▸ What to do:
(a) In the forum post on space traffic, swap "scans" for "sweeps" and give the passage from "In a future" up to and including "up and identify.".
(b) Translate this sentence from the forum post on space traffic into Spanish: "We don't have space traffic to monitor."
(c) According to the forum post on space traffic, why is the writer not using GURPS Far Trader? Answer in one to three sentences.
───── Text section ─────
At the same time, our security situation, outside of a rogue rock, which by definition needs to be pretty big to bother with in the first place, doesn't warrant a more detailed, or timely view of the sky. We don't have space traffic to monitor.

That said, I'm pretty sure everything in orbit is, literally and figuratively, on somebodies RADAR. As a rule, I think those working in space have detailed knowledge of everything floating around up there, from space stations, to satellites, to rogue nuts, bolts, and wrenches.

In a future situation with a lot of space traffic, we'll have to set up some kind of more robust, more up to date status of the sky, requiring more scans, and more power, and, likely, some work on instrument sensitivity. We don't have that now because its simply not needed.

If we start needing to care if a pixel dot in deep space is important for us to keep track of, we'll start putting out deep space sensor platforms to make those dots easier to pick up and identify.
 
The best approach would be to base it off of trade volume numbers.

Yeah I get that. That part's self evident.

But that being the case, it seems like maybe someone would have done the work already, and save reinventing the wheel. GURPS if no one else.

Flipping through GURPS Far Trader though I don't see it. I see numbers you could work it out from, but I'm reminded why I'm not using Far Trader even after the GURPS fans' glowing recommendations - the thing is both crunchy and doing its own thing. Would take a while to work out.

If I ever get it I'll post it, but I'd rather do more immediately useful game prep.
 
Yeah I get that. That part's self evident.
───── Input data ─────
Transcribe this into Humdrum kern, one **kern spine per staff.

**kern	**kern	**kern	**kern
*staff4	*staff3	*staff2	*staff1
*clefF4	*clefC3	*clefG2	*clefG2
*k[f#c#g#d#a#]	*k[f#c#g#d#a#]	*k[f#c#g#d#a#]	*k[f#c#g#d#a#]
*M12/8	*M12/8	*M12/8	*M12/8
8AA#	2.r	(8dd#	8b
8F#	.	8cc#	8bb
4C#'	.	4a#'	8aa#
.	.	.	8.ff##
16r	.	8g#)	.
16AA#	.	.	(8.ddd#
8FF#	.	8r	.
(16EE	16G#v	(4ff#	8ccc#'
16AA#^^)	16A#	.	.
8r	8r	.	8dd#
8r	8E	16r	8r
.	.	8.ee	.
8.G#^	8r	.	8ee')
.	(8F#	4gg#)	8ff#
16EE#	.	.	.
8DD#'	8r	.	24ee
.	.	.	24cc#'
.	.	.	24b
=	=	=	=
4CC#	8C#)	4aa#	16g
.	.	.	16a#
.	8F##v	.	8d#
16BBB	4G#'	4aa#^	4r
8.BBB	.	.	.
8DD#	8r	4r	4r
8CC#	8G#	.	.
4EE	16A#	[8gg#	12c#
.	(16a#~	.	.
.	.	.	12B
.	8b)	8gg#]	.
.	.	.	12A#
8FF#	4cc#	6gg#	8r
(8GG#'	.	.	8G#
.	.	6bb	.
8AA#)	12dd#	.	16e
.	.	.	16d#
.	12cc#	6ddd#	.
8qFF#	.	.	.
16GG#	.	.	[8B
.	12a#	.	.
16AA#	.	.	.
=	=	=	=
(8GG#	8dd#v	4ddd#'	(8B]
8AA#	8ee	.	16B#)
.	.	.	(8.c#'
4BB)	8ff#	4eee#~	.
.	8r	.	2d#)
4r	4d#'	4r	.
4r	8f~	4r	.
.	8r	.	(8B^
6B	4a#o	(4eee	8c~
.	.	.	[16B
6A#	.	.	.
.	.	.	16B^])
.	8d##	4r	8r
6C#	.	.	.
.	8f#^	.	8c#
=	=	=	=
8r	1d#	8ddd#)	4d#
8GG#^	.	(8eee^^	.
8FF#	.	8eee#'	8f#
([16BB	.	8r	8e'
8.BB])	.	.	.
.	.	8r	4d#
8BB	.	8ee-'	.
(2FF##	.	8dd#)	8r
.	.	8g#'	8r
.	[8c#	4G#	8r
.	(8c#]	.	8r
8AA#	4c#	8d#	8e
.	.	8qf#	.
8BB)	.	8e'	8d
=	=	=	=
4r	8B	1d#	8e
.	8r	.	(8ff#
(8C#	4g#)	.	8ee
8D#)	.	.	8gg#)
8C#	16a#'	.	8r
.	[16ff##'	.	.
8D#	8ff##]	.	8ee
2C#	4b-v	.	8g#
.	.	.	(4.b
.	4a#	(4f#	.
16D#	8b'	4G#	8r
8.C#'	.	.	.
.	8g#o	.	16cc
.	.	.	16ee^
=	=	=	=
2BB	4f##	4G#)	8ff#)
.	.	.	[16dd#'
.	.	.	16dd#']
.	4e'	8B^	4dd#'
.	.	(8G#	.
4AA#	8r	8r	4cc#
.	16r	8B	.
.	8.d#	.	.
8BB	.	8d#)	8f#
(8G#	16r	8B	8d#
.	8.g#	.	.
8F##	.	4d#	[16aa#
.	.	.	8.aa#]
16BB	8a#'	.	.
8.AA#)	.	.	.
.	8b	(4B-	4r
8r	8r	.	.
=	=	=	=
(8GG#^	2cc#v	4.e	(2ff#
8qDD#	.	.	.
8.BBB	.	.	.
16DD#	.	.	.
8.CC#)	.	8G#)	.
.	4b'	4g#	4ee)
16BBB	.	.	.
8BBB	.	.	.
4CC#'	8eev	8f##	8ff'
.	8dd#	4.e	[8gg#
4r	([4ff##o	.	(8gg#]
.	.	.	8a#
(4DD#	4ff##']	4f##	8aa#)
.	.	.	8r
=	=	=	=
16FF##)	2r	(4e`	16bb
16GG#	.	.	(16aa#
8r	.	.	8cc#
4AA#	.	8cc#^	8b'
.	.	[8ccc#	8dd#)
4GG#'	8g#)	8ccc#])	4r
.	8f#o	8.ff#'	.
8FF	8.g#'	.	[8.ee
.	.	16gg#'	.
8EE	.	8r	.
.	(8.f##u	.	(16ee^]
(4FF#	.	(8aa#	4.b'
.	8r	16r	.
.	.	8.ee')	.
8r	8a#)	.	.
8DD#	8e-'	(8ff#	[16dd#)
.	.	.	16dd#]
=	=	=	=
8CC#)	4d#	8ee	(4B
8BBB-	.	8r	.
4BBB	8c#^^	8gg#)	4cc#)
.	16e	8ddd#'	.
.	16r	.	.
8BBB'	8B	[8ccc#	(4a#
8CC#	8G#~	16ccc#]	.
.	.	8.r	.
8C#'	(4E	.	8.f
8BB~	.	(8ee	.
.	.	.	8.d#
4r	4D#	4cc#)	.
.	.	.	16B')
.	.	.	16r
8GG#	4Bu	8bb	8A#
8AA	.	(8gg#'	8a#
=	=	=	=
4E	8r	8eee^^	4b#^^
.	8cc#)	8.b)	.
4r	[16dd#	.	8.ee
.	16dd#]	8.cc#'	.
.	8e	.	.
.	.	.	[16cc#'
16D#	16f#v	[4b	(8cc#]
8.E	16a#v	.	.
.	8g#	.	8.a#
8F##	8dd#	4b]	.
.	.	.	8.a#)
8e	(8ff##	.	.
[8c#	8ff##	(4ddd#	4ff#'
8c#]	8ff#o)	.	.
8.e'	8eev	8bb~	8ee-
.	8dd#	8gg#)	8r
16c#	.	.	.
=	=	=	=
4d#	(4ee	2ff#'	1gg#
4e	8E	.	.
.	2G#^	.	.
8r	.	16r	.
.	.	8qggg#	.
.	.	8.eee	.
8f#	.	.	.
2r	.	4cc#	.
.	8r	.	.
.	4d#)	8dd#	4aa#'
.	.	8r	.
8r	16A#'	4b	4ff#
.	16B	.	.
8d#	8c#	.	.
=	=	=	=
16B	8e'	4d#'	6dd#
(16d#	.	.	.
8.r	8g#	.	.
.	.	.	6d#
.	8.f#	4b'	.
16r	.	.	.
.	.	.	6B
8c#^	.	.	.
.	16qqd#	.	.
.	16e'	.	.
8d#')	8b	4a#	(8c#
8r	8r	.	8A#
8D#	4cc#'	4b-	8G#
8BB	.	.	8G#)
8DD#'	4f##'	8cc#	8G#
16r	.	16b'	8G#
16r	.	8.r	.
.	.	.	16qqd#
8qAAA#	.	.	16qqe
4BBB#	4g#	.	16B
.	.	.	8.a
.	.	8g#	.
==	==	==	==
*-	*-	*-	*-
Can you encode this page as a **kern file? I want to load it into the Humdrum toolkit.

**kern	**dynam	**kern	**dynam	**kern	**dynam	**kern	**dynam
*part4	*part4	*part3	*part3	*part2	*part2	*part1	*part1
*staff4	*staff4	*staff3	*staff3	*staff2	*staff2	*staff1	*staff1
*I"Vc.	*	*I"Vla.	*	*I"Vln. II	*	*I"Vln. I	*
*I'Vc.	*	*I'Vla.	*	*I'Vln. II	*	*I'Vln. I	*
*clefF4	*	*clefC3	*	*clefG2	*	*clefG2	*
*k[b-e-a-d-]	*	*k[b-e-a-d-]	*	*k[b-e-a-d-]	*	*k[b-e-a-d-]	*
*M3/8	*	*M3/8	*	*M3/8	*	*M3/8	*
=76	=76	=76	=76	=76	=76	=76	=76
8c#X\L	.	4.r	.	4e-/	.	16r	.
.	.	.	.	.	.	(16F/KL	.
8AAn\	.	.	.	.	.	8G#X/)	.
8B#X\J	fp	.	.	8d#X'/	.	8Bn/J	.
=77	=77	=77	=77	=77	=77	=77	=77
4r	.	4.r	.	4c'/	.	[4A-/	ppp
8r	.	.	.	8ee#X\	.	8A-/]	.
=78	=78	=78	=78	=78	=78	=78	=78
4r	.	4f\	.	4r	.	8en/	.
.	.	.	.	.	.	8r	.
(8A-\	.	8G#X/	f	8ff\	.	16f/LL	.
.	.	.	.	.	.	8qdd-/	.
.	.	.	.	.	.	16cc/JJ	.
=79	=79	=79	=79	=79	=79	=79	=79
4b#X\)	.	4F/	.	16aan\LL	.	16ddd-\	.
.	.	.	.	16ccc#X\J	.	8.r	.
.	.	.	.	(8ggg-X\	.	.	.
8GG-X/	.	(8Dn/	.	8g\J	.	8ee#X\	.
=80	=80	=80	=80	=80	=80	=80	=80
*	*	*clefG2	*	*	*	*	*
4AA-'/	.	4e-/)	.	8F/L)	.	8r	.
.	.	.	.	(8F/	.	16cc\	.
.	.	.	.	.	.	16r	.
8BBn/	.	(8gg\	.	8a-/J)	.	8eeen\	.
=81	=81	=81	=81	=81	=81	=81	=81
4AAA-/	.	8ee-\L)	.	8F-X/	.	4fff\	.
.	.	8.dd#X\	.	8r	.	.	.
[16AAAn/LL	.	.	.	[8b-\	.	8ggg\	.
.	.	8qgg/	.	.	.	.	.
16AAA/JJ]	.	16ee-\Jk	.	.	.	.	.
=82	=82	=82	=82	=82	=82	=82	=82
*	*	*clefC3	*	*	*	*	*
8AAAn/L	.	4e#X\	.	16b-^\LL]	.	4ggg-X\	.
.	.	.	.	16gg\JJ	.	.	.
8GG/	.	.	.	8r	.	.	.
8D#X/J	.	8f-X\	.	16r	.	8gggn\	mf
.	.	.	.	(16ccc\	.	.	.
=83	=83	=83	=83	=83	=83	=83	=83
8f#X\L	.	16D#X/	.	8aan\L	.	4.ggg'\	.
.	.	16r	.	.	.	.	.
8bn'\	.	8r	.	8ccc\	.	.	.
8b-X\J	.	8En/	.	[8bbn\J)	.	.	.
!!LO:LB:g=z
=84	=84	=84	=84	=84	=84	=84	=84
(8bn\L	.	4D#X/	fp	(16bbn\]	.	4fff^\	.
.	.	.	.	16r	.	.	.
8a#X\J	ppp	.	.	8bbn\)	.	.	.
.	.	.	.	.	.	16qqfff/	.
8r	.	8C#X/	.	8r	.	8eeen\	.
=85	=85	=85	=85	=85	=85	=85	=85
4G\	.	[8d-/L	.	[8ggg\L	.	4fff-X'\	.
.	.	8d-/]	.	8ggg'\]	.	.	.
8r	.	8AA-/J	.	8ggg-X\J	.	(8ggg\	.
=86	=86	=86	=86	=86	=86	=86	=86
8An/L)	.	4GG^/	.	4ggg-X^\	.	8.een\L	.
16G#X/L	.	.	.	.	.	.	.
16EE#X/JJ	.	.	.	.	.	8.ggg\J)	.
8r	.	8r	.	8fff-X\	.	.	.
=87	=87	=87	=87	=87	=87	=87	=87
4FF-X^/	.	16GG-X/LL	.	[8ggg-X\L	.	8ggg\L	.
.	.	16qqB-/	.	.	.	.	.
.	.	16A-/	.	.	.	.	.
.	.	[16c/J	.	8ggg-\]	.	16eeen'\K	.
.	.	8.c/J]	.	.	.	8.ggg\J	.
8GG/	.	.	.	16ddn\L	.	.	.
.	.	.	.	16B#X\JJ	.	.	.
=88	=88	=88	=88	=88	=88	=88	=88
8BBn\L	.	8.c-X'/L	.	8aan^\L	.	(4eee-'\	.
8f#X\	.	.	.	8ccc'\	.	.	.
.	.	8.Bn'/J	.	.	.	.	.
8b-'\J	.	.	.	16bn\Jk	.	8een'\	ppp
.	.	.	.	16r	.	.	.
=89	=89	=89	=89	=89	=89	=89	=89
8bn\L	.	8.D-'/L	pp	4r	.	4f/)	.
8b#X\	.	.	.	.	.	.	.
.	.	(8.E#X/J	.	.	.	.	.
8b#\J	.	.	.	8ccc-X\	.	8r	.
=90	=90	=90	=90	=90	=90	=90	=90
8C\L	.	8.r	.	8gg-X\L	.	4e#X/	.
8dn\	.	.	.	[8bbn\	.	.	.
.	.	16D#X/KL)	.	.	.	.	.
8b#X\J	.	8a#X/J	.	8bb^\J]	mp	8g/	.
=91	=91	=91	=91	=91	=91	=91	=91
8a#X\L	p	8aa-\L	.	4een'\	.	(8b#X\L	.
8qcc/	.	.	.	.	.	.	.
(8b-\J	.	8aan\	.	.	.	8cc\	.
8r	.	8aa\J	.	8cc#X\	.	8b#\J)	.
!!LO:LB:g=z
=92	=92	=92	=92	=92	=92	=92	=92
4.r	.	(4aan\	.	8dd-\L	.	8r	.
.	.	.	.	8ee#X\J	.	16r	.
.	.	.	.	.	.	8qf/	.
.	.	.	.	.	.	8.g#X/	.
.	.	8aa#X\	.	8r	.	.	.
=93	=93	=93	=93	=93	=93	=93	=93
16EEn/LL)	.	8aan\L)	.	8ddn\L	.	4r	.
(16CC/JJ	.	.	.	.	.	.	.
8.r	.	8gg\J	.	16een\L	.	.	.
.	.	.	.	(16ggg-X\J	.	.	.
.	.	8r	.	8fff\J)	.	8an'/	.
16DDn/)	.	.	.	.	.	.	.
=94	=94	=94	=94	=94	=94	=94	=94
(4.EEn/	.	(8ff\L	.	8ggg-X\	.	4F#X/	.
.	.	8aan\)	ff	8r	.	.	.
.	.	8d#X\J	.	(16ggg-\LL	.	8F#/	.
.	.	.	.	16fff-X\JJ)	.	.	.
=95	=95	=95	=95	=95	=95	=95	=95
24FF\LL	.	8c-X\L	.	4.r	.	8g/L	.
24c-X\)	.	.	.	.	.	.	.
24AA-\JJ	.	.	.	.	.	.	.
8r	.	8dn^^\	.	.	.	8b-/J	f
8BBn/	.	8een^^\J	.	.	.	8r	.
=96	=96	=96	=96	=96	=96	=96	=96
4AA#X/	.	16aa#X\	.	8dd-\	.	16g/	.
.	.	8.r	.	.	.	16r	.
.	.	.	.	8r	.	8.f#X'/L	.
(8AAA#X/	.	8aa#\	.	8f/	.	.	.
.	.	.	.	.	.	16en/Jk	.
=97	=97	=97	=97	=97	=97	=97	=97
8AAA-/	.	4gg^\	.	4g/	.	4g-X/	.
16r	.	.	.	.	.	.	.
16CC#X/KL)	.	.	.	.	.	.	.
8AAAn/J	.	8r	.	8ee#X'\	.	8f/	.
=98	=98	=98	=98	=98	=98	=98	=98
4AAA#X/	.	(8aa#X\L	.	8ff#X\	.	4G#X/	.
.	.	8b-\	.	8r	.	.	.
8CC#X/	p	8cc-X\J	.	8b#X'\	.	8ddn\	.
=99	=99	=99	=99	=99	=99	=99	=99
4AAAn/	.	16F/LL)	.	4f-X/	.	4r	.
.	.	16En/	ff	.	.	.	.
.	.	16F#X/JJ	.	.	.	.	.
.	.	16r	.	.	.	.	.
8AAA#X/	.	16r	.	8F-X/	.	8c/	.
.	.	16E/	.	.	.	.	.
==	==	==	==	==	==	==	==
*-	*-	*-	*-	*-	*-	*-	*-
─────
▸ Numbered answers:
(a)
In a future situation with a lot of space traffic, we'll have to set up some kind of more robust, more up to date status of the sky, requiring more sweeps, and more power, and, likely, some work on instrument sensitivity. We don't have that now because its simply not needed.

If we start needing to care if a pixel dot in deep space is important for us to keep track of, we'll start putting out deep space sensor platforms to make those dots easier to pick up and identify.

(b) No tenemos tráfico espacial que vigilar.

(c) The writer isn't using GURPS Far Trader because the book is both crunchy and doing its own thing. This holds even after glowing recommendations from GURPS fans.